:: TEKS HALAMAN ::

Makalah Sejarah Pendidikan Islam Indonesia Pada Masa Orde Lama

Salam cerdas…..

A.  Pendahuluan

Bangsa Indonesia telah mengalami berbagai bentuk praktek pendidikan: praktek pendidikan Hindu, pendidikan Budhis, pendidikan Islam, pendidikan zaman VOC, pendidikan kolonial Belanda, pendidikan zaman pendudukan Jepang, dan pendidikan zaman setelah kemerdekaan. Berbagai praktek pendidikan memiliki dasar filosofis dan tujuan yang berbeda-beda. Beberapa praktek pendidikan yang telah dilaksanakan oleh bangsa Indonesia adalah: pendidikan modern zaman kolonial Belanda, praktek pendidikan zaman kemerdekaan sampai pada tahun 1965, yang sering kita sebut sebagai orde lama, praktek pendidikan dalam masa pembangunan orde baru, dan praktek pendidikan di era formasi sekarang.[1] Pada masa orde lama ini, pendidikan berkembang dengan baik, karena adanya kesadaran pemimpin bangsa untuk memasukkan bangsa Indonesia.

:: MATERI TERSEDIA ::
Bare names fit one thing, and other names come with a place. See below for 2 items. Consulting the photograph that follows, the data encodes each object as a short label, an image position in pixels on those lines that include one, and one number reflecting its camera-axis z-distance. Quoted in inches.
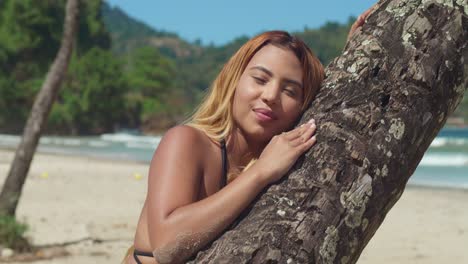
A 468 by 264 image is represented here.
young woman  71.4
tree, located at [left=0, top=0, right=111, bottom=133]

==

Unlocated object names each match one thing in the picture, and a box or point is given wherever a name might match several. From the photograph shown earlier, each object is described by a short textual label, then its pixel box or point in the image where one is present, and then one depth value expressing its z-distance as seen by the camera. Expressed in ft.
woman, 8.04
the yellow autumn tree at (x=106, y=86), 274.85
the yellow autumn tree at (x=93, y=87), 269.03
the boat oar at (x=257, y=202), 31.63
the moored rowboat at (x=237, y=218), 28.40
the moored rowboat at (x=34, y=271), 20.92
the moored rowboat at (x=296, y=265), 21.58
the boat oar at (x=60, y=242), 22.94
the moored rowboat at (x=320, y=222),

==

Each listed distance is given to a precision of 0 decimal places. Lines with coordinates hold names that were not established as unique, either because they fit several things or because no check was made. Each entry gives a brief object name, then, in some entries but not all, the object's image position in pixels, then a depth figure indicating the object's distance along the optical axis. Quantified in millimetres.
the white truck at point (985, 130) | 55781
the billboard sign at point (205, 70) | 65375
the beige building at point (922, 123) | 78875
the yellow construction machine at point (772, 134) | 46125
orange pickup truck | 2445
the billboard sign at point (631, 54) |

:: TUGAS 1 ::
Tuliskan kembali bagian teks halaman antara "Salam cerdas….." dan "memasukkan bangsa Indonesia.", termasuk kedua batas itu, tanpa mengubah satu kata pun.
:: TUGAS 2 ::
Sebutkan semua bentuk praktek pendidikan yang pernah dialami bangsa Indonesia menurut kalimat pertama bagian Pendahuluan dalam teks halaman.

:: JAWABAN 1 ::
Salam cerdas…..

A.  Pendahuluan

Bangsa Indonesia telah mengalami berbagai bentuk praktek pendidikan: praktek pendidikan Hindu, pendidikan Budhis, pendidikan Islam, pendidikan zaman VOC, pendidikan kolonial Belanda, pendidikan zaman pendudukan Jepang, dan pendidikan zaman setelah kemerdekaan. Berbagai praktek pendidikan memiliki dasar filosofis dan tujuan yang berbeda-beda. Beberapa praktek pendidikan yang telah dilaksanakan oleh bangsa Indonesia adalah: pendidikan modern zaman kolonial Belanda, praktek pendidikan zaman kemerdekaan sampai pada tahun 1965, yang sering kita sebut sebagai orde lama, praktek pendidikan dalam masa pembangunan orde baru, dan praktek pendidikan di era formasi sekarang.[1] Pada masa orde lama ini, pendidikan berkembang dengan baik, karena adanya kesadaran pemimpin bangsa untuk memasukkan bangsa Indonesia.

:: JAWABAN 2 ::
- pendidikan Hindu
- pendidikan Budhis
- pendidikan Islam
- pendidikan zaman VOC
- pendidikan kolonial Belanda
- pendidikan zaman pendudukan Jepang
- pendidikan zaman setelah kemerdekaan